# Screen issues...



## moi1 (Feb 19, 2011)

OK, yesterday I left my kindle 3 screen in sleep mode on a table. Today, I picked it up, slid the switch and only half the screen reacted! Almost half of Mark Twains face is frozen onto my screen, and will not move.

Heres a picture, if you don't know what I mean:
http://oi55.tinypic.com/sgpu1x.jpg

Has this happened to anyone before? Did you fix it?
What should I do?

So far, restarting hasn't worked.

p.s could sunlight have done this to my screen? A bit was shining on it from behind blinds.


----------



## pidgeon92 (Oct 27, 2008)

Your screen is cracked on the inside. Perhaps someone put something on top of it.


----------



## intinst (Dec 23, 2008)

The screen appears to be cracked. Contact Kindle Customer Service:
On line - www.amazon.com/kindlesupport  (Best way, use call me back, usually less than 5 minutes)
by phone - 1-866-321-8851

Get with customer service and tell them what you now about what happened. They have replaced many, many Kindles with cracked screens, no questions asked.


----------



## moi1 (Feb 19, 2011)

How would it get cracked on the inside?? The outside seems fine, except for the frozen image.


----------



## intinst (Dec 23, 2008)

The screen is layered, glass on the inside with a thin coating of plastic. When something impacts the screen, the underlying glass becomes damaged, but the top layer of plastic does not usually show anything.

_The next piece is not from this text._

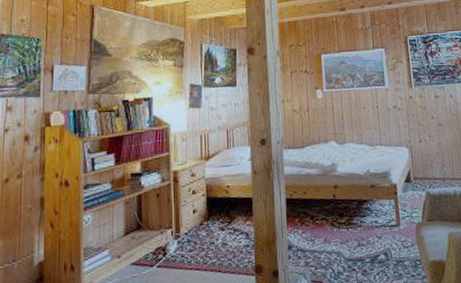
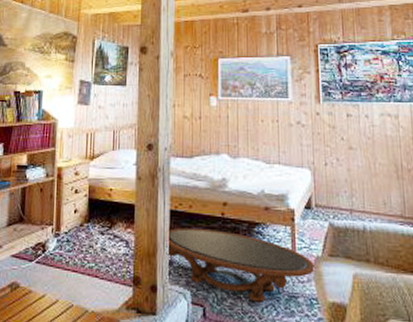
coffee table: none [284,211,417,271] -> present [166,227,315,302]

Contact Kindle Customer Service!


----------



## pidgeon92 (Oct 27, 2008)

It happens all the time. There are threads like this almost every day. When my husband broke his K1, the screen looked just like yours. I took it apart, and it was broken inside.


----------



## moi1 (Feb 19, 2011)

Tons of thanks to everyone who answered.  I only got it at x-mas, and still have the warranty and I've heard that amazon will replace it in this situation.


----------



## pidgeon92 (Oct 27, 2008)

The will most likely replace.

Amazon Kindle customer service: 1-866-321-8851

More CS information: How do I contact customer service?


----------



## ff2 (Oct 20, 2010)

Just to be sure about RESTARTING.  Did you slide the power switch to the ON position and hold it there for 30-40 seconds and discern the rebooting process even with the messed up screen?  Just holding the switch for about 10 seconds will power it off but is not a full reboot.

Good luck


----------



## pidgeon92 (Oct 27, 2008)

There is no reason to try restarting. The picture clearly shows a broken screen.


----------



## Morf (Nov 18, 2010)

Definitely a cracked screen. 

And it's on one of those rare left-handed Kindles as well (where the 4-way is at the left)...


----------